Negative emotions like anger and hatred, he said, can cloud people's vision and better judgment.

The Dalai Lama, known as "His Holiness" to followers, made his points with stories of two Tibetan Buddhist monks.

The first monk, he said, had spent nearly 20 years in a Chinese prison, and when he was released to speak with the Dalai Lama in the 1980s, he told the Dalai Lama he had been in danger on a "few occasions."

The Dalai Lama asked the monk to elaborate, and he responded that he had been in danger of losing compassion for the Chinese: "He considered forgetting compassion as very serious and dangerous," the Dalai Lama said.

The second monk, on the other hand, was so angry at Chinese rulers for their actions in Tibet that "his face became red" when talking about them. "This kind of hatred brings more suffering to yourself," the Dalai Lama said he told him.

It was a message that held special significance for people in the crowd such as Lara Brewche of Monroe Township, who was paralyzed from the waist down in a car accident at age 16.

"I knew enough to let the anger go, and I made a wonderful life for myself," said Brewche, 34, who grew up Catholic and embraced Buddhism a year ago.

Urging Americans to help narrow the worldwide gap between rich and poor, the Dalai Lama asked his young listeners to grow into adults willing to help people outside American borders.

"You must develop self-confidence, awareness and holistic views ... particularly (on) global issues," he said. "You must look from wider perspective, not just talk America, America, America, like that."

He also made the crowd laugh repeatedly, like when he demonstrated his awareness of artificial turf on sports fields.
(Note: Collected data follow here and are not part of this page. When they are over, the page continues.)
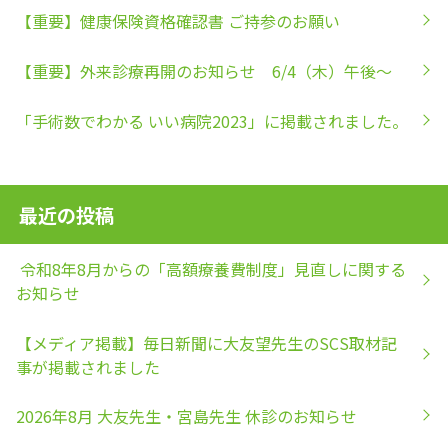
【重要】健康保険資格確認書 ご持参のお願い
【重要】外来診療再開のお知らせ 6/4（木）午後～
「手術数でわかる いい病院2023」に掲載されました。
最近の投稿
令和8年8月からの「高額療養費制度」見直しに関する
お知らせ
【メディア掲載】毎日新聞に大友望先生のSCS取材記
事が掲載されました
2026年8月 大友先生・宮島先生 休診のお知らせ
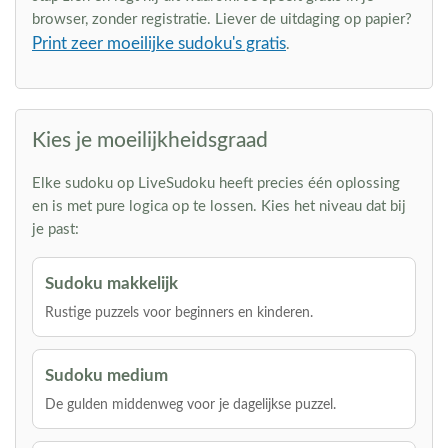
browser, zonder registratie. Liever de uitdaging op papier?
Print zeer moeilijke sudoku's gratis
.
Kies je moeilijkheidsgraad
Elke sudoku op LiveSudoku heeft precies één oplossing
en is met pure logica op te lossen. Kies het niveau dat bij
je past:
Sudoku makkelijk
Rustige puzzels voor beginners en kinderen.
Sudoku medium
De gulden middenweg voor je dagelijkse puzzel.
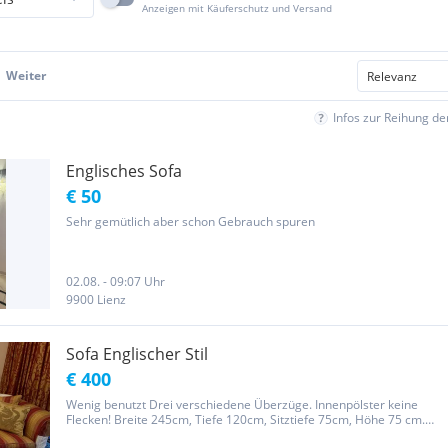
Anzeigen mit Käuferschutz und Versand
Weiter
Infos zur Reihung d
Englisches Sofa
€ 50
Sehr gemütlich aber schon Gebrauch spuren
02.08. - 09:07 Uhr
9900 Lienz
Sofa Englischer Stil
€ 400
Wenig benutzt Drei verschiedene Überzüge. Innenpölster keine
Flecken! Breite 245cm, Tiefe 120cm, Sitztiefe 75cm, Höhe 75 cm.
Heller Überzug waschbar ! Dies ist ein Privatverkauf, daher sind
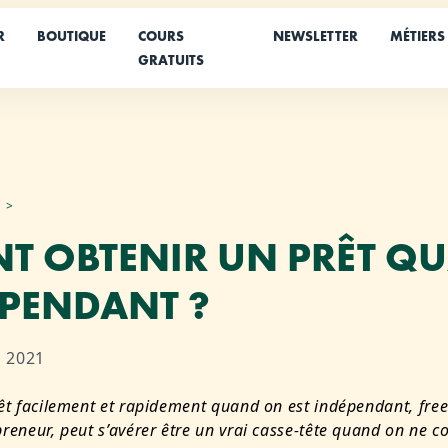
R
BOUTIQUE
COURS
NEWSLETTER
MÉTIERS
GRATUITS
T OBTENIR UN PRÊT Q
ÉPENDANT ?
, 2021
êt facilement et rapidement quand on est indépendant, fre
reneur, peut s’avérer être un vrai casse-tête quand on ne c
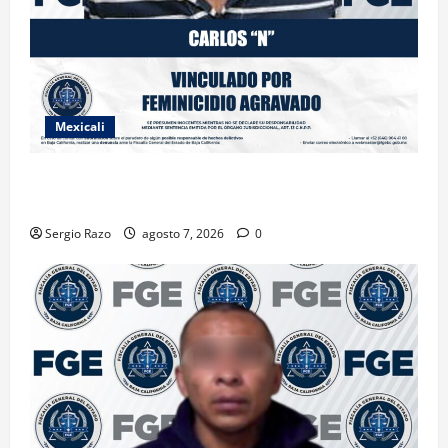
Mexicali
INICIA PROCESO PENAL CONTRA IMPUTADO POR
FEMINICIDIO AGRAVADO
Sergio Razo
agosto 7, 2026
0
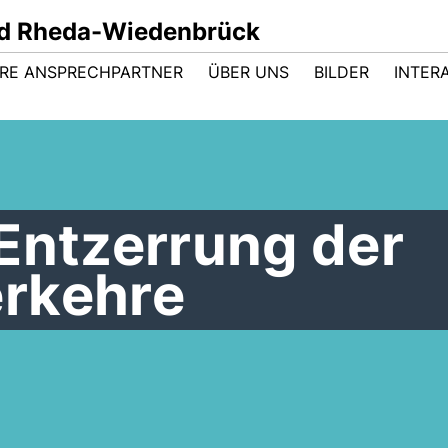
d Rheda-Wiedenbrück
HRE ANSPRECHPARTNER
ÜBER UNS
BILDER
INTER
Entzerrung der
rkehre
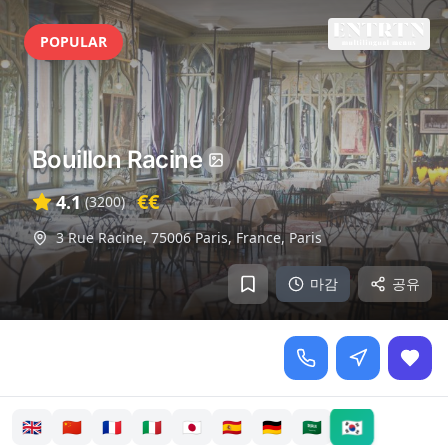
POPULAR
Bouillon Racine
€€
4.1
(
3200
)
3 Rue Racine, 75006 Paris, France
,
Paris
마감
공유
🇰🇷
🇬🇧
🇨🇳
🇫🇷
🇮🇹
🇯🇵
🇪🇸
🇩🇪
🇸🇦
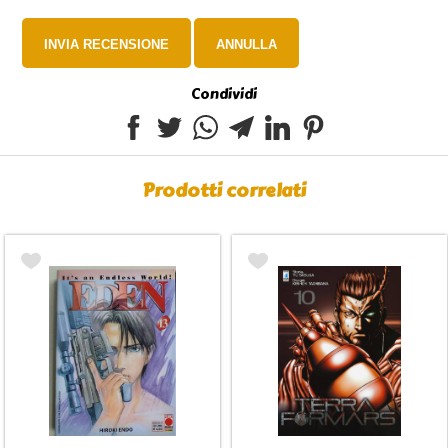
Condividi
Prodotti correlati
Motioning toward the field before him, he discussed the sanctity of all living things, "including those trees and this grass -- I think this grass true grass, not artificial. I don't know."

The grass is actually an artificial variety called "Field Turf."

Earlier, he left the audience giggling with his introduction, given minutes after he received an honorary degree from Rutgers President Richard McCormick.

"I have nothing to offer (as) new ideas, or new views. Nothing special. So you may disappoint after listen my ... lecture. If you feel boring, then I'm sorry. But at least today this weather not hot, not cold. Quite pleasant. So just a few minutes you spend here OK. Not much problem."

Many in the far corners of the stadium had trouble hearing him on the sound system. But overall the Dalai Lama, author of "The Art of Happiness," a 1998 best-seller, was a hit.

"He was not pretentious, he was not a know-it-all person," said Rajul Shah, 58, of Basking Ridge. "You felt you were talking to a friend and listening to a friend, having a conversation with a friend. What he preached here wasn't religion, it was very spiritual. ... It just brings peace and satisfaction to yourself and others."

A married couple, Maya Sondhi, 33, and Binu Wariyar, 37, of Stamford, Conn., met for the first time at a Dalai Lama speech two years ago in Central Park and came Sunday on their one-year anniversary with their parents.

"It's a full circle. A year ago we got married, the families were together. The Dalai Lama brought us together," said Sondhi, whose in-laws flew in from Nebraska.

Her father-in-law, Bala Wariyar, 67, said he has considered himself a fan of the Dalai Lama since Wariyar was a college student in India in the 1950s. The Dalai Lama has been exiled from Tibet since 1959, when he fled to India after a failed uprising against Chinese Communist leadership, which conquered Tibet in 1951.

"He's a David against a Goliath," Wariyar said.

If it wasn't the largest crowd in Rutgers Stadium history -- that honor goes to the crowd of 42,612 for the Sept. 4, 2004, Rutgers-Michigan State game -- it may have been the least rowdy.

Most of the 36,000 people were quiet and still throughout the 90-minute talk. Now and then someone would hold up a cell phone to snap a photo of the Dalai Lama's image on the large screen, or laugh at a joke the spiritual leader made or applaud when he spoke against violence. And hundreds left during the last few minutes of the question-and-answer period. But for the most part, even babies in the crowd seemed quiet.

After his Piscataway speech the Dalai Lama traveled to Manhattan for another speech. The monk has also spoken in Arizona, Idaho and Texas this month.